_What you are asked to do_
Copy every line of the entries below verbatim, omitting the pictures from your answer.

Rendered chart images:
>>

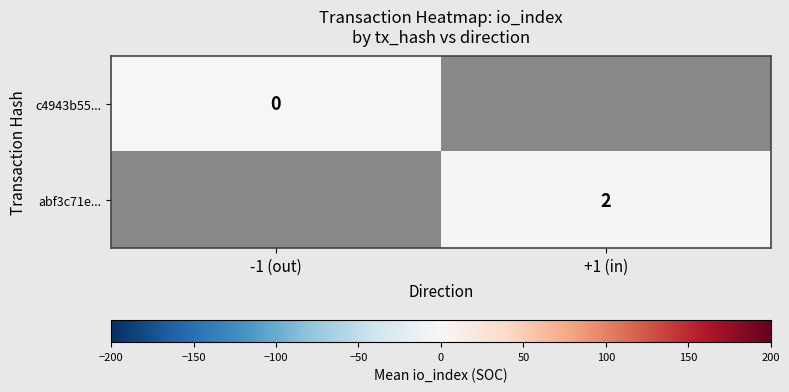

True or false: abf3c71e... has a value of 2.9 at +1 (in).

False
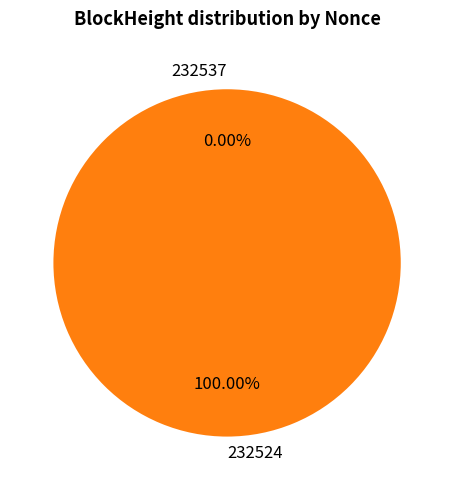

Is 232537 the majority of the pie?

No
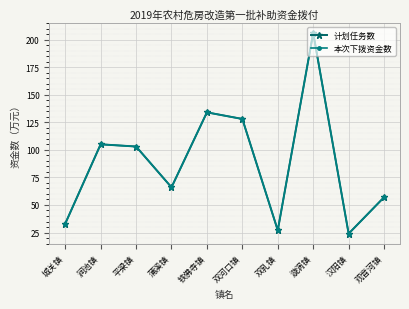

Which has a higher value, 双乳镇 or 蒲溪镇?

蒲溪镇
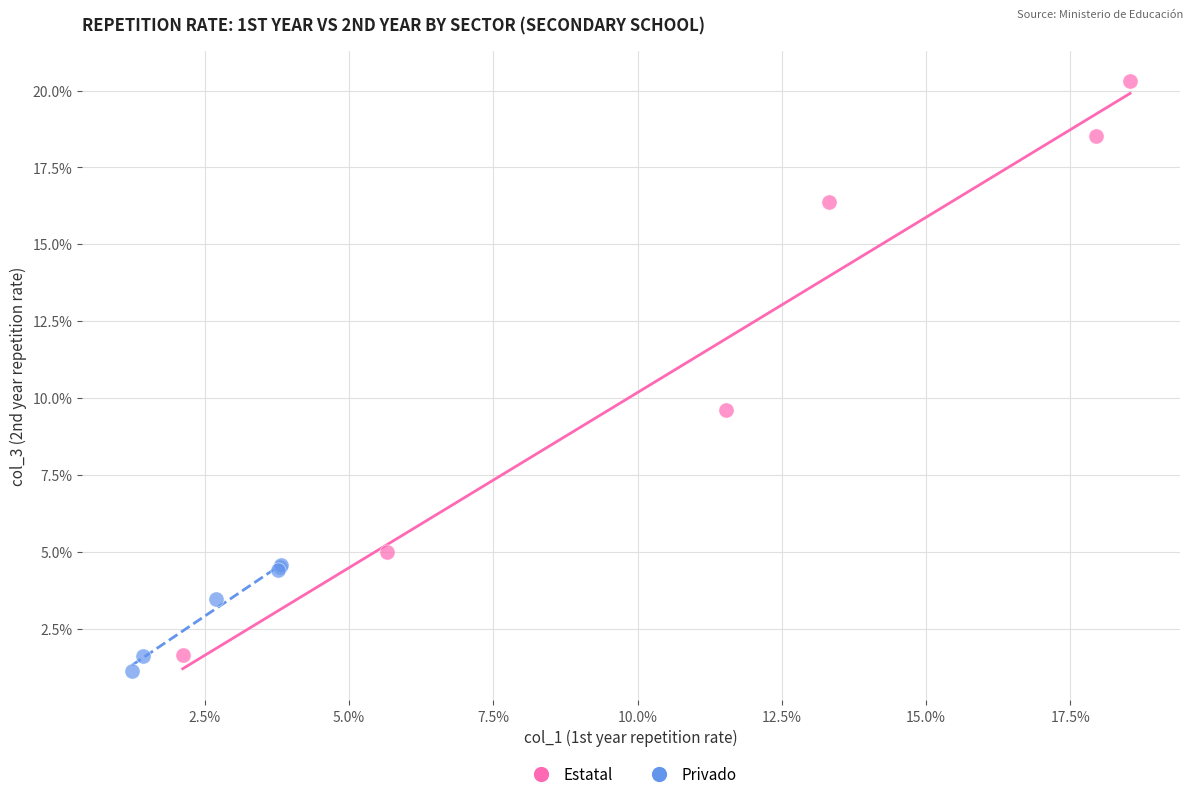

What are all the series names shown in the legend?

Estatal, Privado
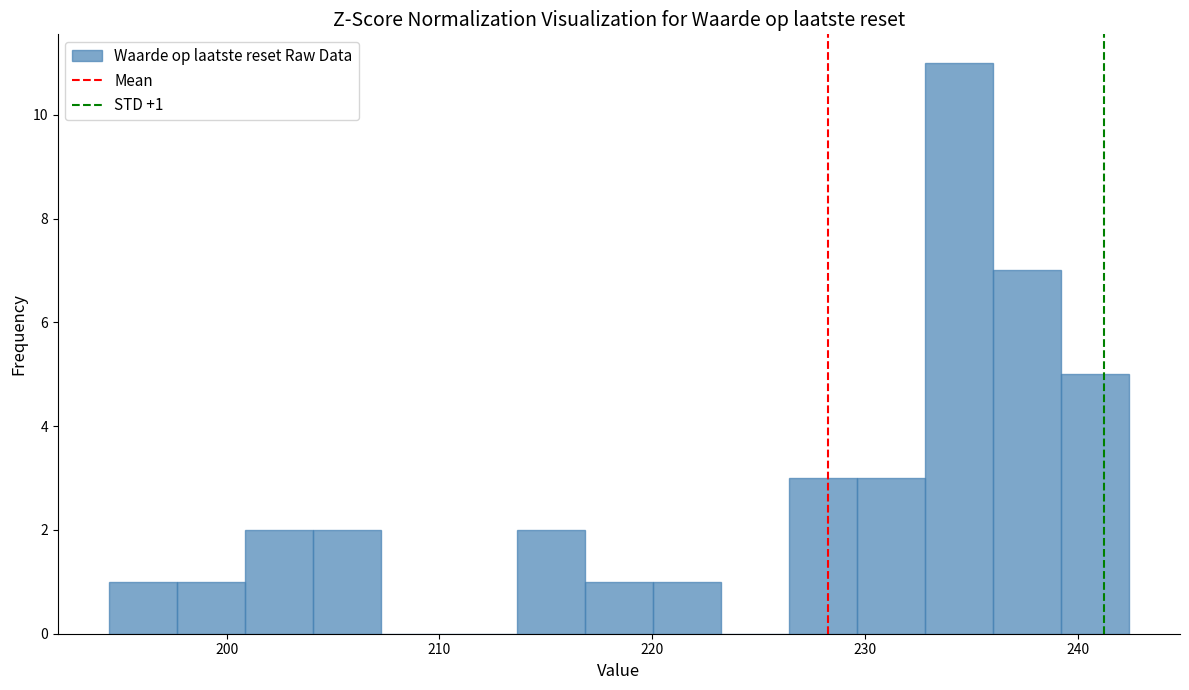

Read against the x-axis, roughly where is the centre of the tallest bar?

234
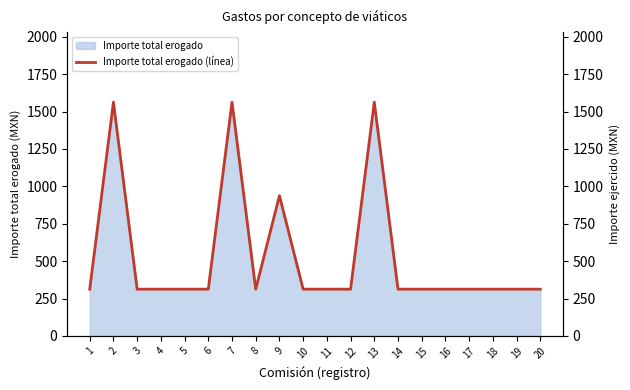

True or false: the data has more than 0 interior local peaks.

True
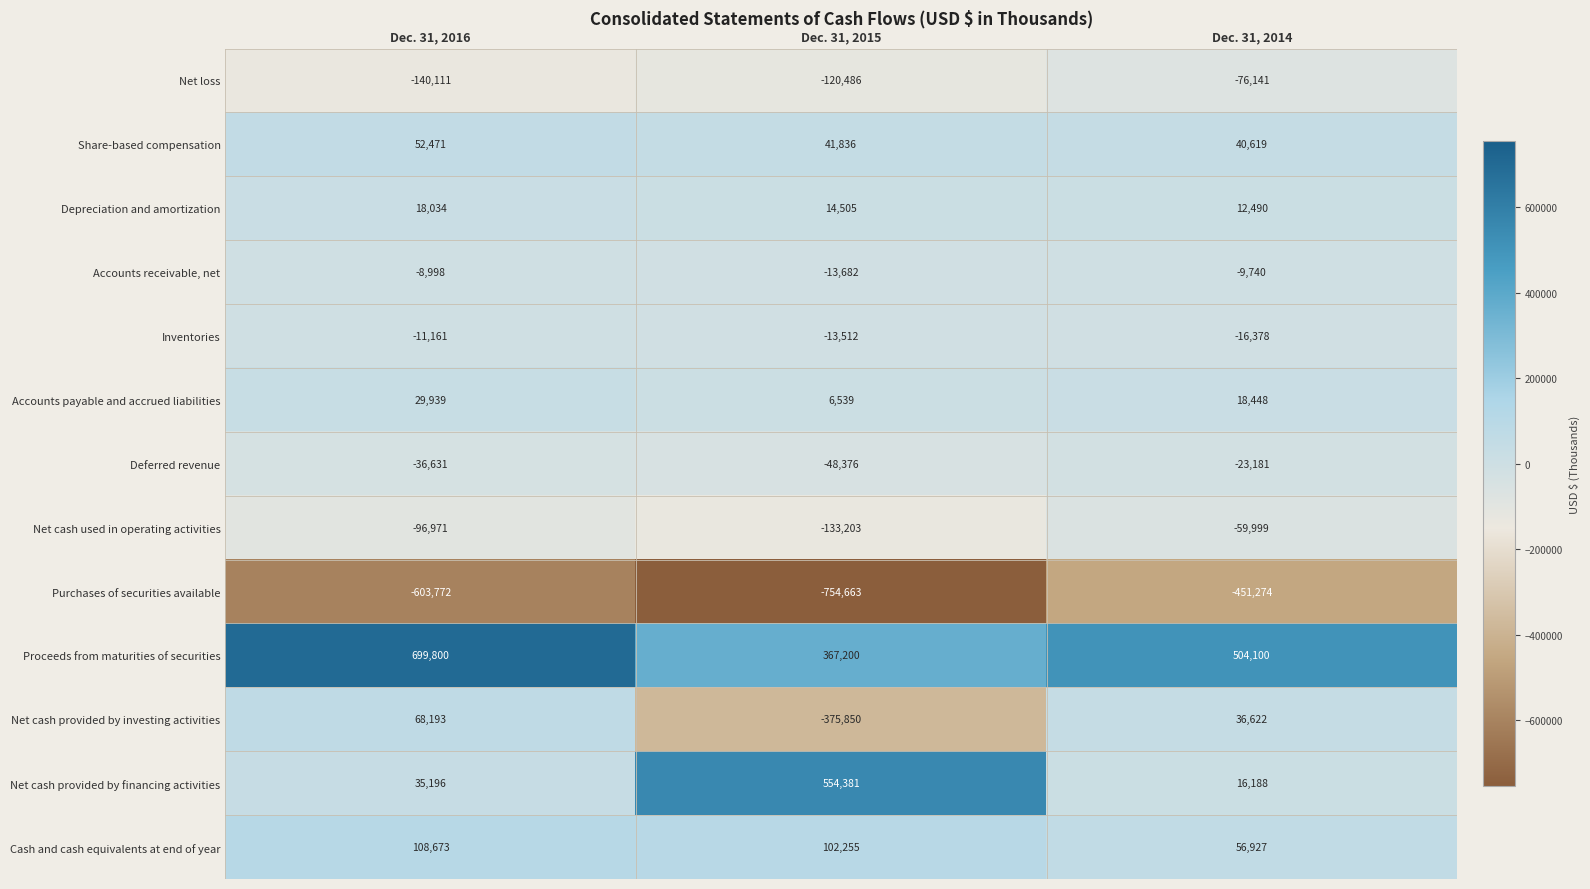

Where is Cash and cash equivalents at end of year nearest to the value 82800?

Dec. 31, 2015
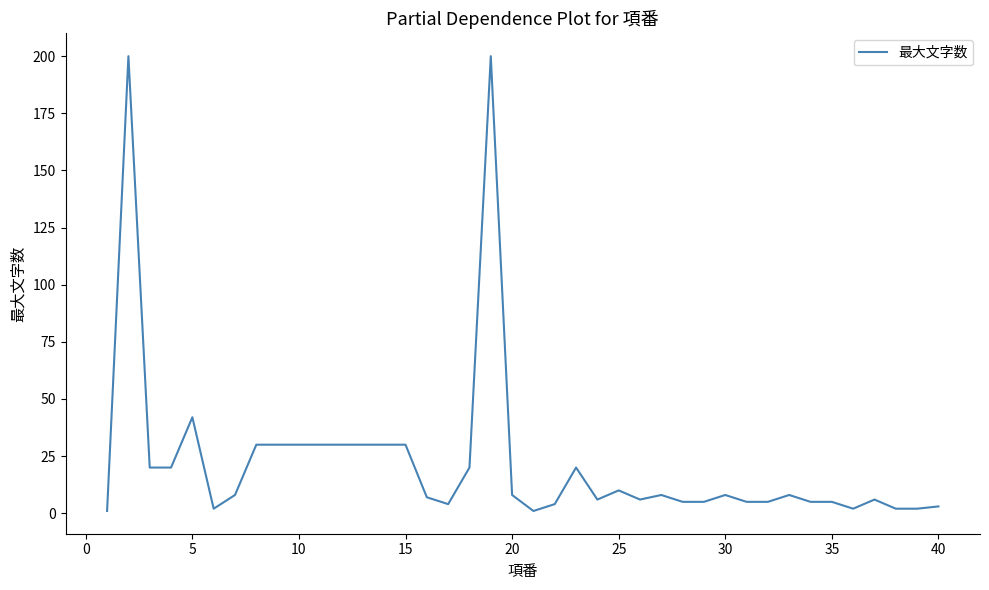

What is the difference between the maximum and minimum values?

199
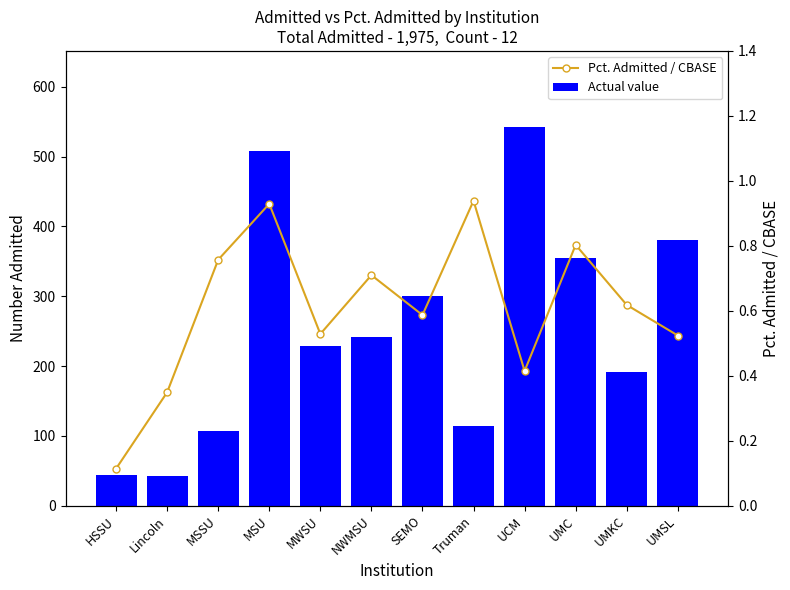

What is the label of the 5th bar from the right?

Truman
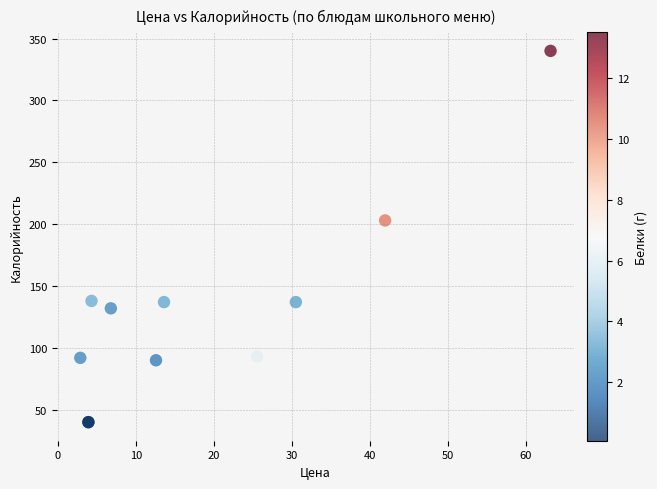

What Y value in the scatter plot is closest to 190?

203.0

<<

_Solution for this exercise_
True or false: abf3c71e... has a value of 2.9 at +1 (in).

False

Is 232537 the majority of the pie?

No

Which has a higher value, 双乳镇 or 蒲溪镇?

蒲溪镇

What are all the series names shown in the legend?

Estatal, Privado

Read against the x-axis, roughly where is the centre of the tallest bar?

234

True or false: the data has more than 0 interior local peaks.

True

Where is Cash and cash equivalents at end of year nearest to the value 82800?

Dec. 31, 2015

What is the difference between the maximum and minimum values?

199

What is the label of the 5th bar from the right?

Truman

What Y value in the scatter plot is closest to 190?

203.0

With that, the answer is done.